C’est un fait, les véritables RPG occidentaux n’existent presque plus. N’allez pas me citer un Oblivion ou un Mass Effect en contre-exemple, depuis bien longtemps les développeurs de jeux de rôle ne prennent plus le risque de compliquer leurs titres avec des mécanismes à base de jets de dés. En attendant la sortie de Dragon Age Origins, l’autre grand RPG de l’année, les joueurs en manque de coups critiques et de combats en temps semi-réel peuvent se tourner vers Drakensang, l’adaptation vidéoludique d’un jeu de rôle papier allemand. Petite preview encourageante.
Un RPG à l’ancienne
Parce que tout bon RPG commence par la création ou le choix d’un personnage, Radon Labs a bichonné les possibilités offertes au joueur. Avec pas moins huit races (trois cultures de Semi-réalmiens, les humains locaux, Tulamides, des humains orientaux, Pirate, Amazone, Elfe et Nain) et 20 classes différentes (citons, entres autres, bandit, voleur, mercenaire, mage, guerrier, archer, alchimiste, élémentaliste, métamage, etc.), il y en a pour tous les goûts. Certes, on ne sort pas des carcans traditionnels de l’héroïc-fantasy, mais la race et la classe entraînent des modifications importantes sur la feuille du personnage. Les Amazones par exemple ne seront pas très douées en relations humaines, mais seront excellentes aux combats tandis que les Pirates, aussi costaud soient-ils, seront plus sensibles à la magie. Me voici donc dans la peau de Namis, Fils de Ibmanax (merci le générateur de nom inclus dans le jeu), un nain mercenaire spécialisé dans les haches et les masses. Les seuls bémols notables lors de la création de personnages : s’il est possible de changer de sexe (hormis les nains et les amazones, bien sûr), la personnalisation de son avatar est inexistante. Deuxième chose, dans Drakensang, le karma n’existe pas. Impossible de sélectionner un quelconque alignement, notre héros sera bon ou ne sera pas. Pour un jeu de rôle un peu sérieux, ça fait tâche…
Des quêtes à la tonne
Namis, disais-je, est donc l’ami d’Ardo, un notable de Ferdok, la grosse ville du coin.
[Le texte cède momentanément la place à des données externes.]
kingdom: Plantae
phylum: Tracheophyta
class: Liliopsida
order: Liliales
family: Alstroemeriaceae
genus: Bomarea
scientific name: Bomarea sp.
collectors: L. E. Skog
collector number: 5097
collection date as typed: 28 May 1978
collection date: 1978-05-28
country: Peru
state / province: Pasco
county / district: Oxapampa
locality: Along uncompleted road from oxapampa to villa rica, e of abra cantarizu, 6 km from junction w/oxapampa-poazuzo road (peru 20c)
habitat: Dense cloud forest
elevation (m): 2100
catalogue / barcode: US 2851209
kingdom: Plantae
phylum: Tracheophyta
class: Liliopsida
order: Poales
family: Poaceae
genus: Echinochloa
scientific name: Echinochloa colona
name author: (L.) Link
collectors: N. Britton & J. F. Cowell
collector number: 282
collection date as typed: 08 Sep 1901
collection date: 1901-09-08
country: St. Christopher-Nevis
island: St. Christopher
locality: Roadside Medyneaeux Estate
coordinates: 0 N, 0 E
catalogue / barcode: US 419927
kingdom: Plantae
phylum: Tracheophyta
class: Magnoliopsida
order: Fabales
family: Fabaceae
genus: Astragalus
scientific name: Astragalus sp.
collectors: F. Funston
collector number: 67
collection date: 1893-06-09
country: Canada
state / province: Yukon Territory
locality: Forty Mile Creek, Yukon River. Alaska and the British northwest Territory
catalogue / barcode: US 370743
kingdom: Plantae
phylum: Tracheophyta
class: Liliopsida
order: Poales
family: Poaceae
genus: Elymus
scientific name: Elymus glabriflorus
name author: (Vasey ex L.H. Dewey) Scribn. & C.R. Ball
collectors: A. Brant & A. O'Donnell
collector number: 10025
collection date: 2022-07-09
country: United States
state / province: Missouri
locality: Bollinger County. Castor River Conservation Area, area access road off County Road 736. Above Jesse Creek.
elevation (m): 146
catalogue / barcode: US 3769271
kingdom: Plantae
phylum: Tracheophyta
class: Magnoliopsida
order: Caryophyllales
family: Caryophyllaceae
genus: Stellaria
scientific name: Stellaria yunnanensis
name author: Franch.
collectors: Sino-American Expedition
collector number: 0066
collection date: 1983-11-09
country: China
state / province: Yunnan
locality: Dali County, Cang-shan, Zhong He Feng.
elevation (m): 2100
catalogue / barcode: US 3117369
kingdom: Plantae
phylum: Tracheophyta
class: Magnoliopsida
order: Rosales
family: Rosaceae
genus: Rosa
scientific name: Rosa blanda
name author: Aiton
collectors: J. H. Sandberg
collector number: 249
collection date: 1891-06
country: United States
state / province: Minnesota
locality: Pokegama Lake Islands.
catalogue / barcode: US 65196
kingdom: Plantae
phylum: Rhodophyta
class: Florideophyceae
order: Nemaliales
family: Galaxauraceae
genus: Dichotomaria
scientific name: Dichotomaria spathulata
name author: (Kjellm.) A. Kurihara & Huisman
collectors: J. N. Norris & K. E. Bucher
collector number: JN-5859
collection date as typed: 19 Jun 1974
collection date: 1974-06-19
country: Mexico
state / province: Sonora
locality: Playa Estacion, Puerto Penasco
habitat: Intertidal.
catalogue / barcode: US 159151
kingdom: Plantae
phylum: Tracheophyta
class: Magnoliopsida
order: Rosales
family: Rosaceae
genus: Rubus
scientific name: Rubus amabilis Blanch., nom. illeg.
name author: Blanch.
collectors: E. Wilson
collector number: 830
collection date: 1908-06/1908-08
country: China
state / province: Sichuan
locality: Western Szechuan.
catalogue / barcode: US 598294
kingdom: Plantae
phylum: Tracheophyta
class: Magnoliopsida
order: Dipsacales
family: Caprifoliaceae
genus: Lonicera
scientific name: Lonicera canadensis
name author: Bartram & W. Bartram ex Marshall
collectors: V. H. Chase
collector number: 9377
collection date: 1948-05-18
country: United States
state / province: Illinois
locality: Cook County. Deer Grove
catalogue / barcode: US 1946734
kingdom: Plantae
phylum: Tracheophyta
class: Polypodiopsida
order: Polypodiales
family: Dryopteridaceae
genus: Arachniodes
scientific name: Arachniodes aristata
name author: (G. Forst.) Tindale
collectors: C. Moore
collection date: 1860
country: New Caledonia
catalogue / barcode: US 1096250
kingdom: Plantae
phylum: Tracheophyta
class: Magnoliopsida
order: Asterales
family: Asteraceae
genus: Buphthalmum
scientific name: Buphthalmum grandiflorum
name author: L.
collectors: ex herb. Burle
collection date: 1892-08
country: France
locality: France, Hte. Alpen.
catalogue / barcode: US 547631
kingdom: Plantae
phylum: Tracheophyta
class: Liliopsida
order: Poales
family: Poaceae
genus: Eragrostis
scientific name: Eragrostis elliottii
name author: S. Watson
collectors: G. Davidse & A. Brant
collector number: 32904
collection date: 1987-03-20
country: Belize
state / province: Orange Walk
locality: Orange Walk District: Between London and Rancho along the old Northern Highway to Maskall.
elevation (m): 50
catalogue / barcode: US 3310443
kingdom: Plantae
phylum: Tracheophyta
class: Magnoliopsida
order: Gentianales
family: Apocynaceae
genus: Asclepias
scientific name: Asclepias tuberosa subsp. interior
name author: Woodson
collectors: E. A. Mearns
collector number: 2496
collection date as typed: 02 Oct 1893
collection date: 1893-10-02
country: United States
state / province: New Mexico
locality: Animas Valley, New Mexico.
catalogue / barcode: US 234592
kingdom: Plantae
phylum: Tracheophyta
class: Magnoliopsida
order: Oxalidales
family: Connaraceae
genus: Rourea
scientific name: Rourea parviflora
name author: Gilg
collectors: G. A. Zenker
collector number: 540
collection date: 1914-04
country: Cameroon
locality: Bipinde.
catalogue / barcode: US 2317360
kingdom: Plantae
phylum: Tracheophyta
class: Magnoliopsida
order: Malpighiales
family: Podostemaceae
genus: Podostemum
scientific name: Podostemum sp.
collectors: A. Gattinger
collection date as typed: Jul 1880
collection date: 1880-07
Et visiblement Ardo est empêtré dans une affaire mystérieuse dont il ne peut pas trop parler dans la lettre qu’il vous a adressée. C’est pourquoi il vous donne rendez-vous sur la grande place de Ferdok pour discuter avec vous. Voilà le point de départ de la quête principale. Sans spoiler, sachez qu’on ne verra jamais le pauvre Ardo, assassiné sur les quais de la ville la veille de votre arrivée. Le reste de la quête principale est une sombre histoire de secte, de pouvoir et naturellement de dragons. Difficile de la juger sur les quelques heures que nous avons pu jouer, pour autant il semble qu’elle soit suffisamment rythmée pour tenir en haleine le joueur, et ce, malgré sa trop grande linéarité. C’est l’un des quelques problèmes que nous avons relevé dans Drakensang. Impossible de biaiser avec l’unique chemin de la quête principale, l’unique solution possible à la résolution des quêtes est celle pensée par les développeurs. Les quêtes, parlons-en justement, ce sont elles qui font un bon ou un mauvais RPG. Très classiques, elles consistent aussi bien à farmer des loups qu’à intervenir en tant que médiateur auprès de deux paysans qui se battent pour un pommier. Les compétences sociales sont un plus pour la résolution de certaines quêtes, mais elles ne semblent pas déterminantes. Comprenez par là que mon nain un peu stupide n’a eu aucun mal à entrer en contact avec de beaux parleurs et à user parfois du bluff pour forcer le destin. À vérifier lors du test, tout comme la qualité et la diversité de ces quêtes sur le long terme. Sur la quantité en revanche, il n’y a pas à s’inquiéter. Pour peu que l’on furette un tantinet dans des lieux peuplés, les PNJ regorgent de demandes en tout genre : retrouver des objets perdus, résoudre des conflits d’intérêts ou châtier de vils criminels, voilà le lot commun du héros. À la clé, de l’argent et des points d’expériences, le nerf du jeu de rôle.